If you are interested in; bridging the gap between material production technique (supplier) and the actual application of that technique (producer). To that end, one needs to have both in-depth knowledge of the end product and the material characteristic. With computer analysis methods a funded decision can be made, if-and-where composite materials can be utilized.
Question 3: What emerging technologies/trends do you see as having the greatest potential in the short and long run?
The automotive sector stands for many changes the coming decade(s). The shift to a different driveline (electric, hydrogen, etc.) and autonomous driving will have huge implications. Also goods transport, defence and agriculture will be substantial impacted.
Question 4: What kind of impact do you expect them to have?
A car will not look the same in 10-20 years. The chassis, interior, exterior and many other functionalities will be entirely different. It will be an extension of someone’s house, wherein you sleep, eat and be entertained.
Question 5: What are the barriers that might stand in the way?
The reliability and safety of autonomous driving, as well as enough energy onboard / generated to achieve a large enough travel radius.
About Thijs Romans
Thijs Romans studied Mechanical Engineering at Eindhoven University of Technology & Metal Forming at RWTH Aachen (Dr.-Ing.)

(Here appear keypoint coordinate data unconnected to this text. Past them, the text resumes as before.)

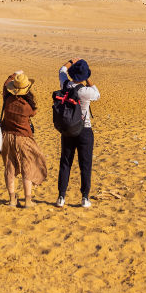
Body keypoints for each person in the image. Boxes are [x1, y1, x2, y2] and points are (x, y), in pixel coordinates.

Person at [0, 71, 47, 208]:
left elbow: (4, 86)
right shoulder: (27, 107)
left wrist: (13, 75)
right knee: (28, 167)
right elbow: (34, 112)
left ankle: (12, 200)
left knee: (10, 167)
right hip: (24, 138)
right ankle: (28, 200)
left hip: (7, 136)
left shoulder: (7, 100)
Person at [57, 58, 100, 208]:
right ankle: (84, 197)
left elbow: (61, 70)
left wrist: (70, 61)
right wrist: (87, 77)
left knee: (65, 163)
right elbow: (97, 93)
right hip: (84, 130)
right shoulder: (85, 91)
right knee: (85, 165)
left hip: (68, 130)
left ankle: (61, 197)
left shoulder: (65, 85)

VIRO is an open and progressive engineering firm: we help our clients to successfully combine technology, ambition, innovation, and performance. We specialise in product engineering, mechanical engineering and industrial projects. Our focus in these areas is on engineering and project management. Using a powerful combination of expertise and experience, we help our clients to push back boundaries and improve performance. We operate internationally from our offices in the Netherlands, Belgium and Germany.
Thijs Romans is speaker at the 2021 edition of the Materials 4 Sustainable Mobility Conference.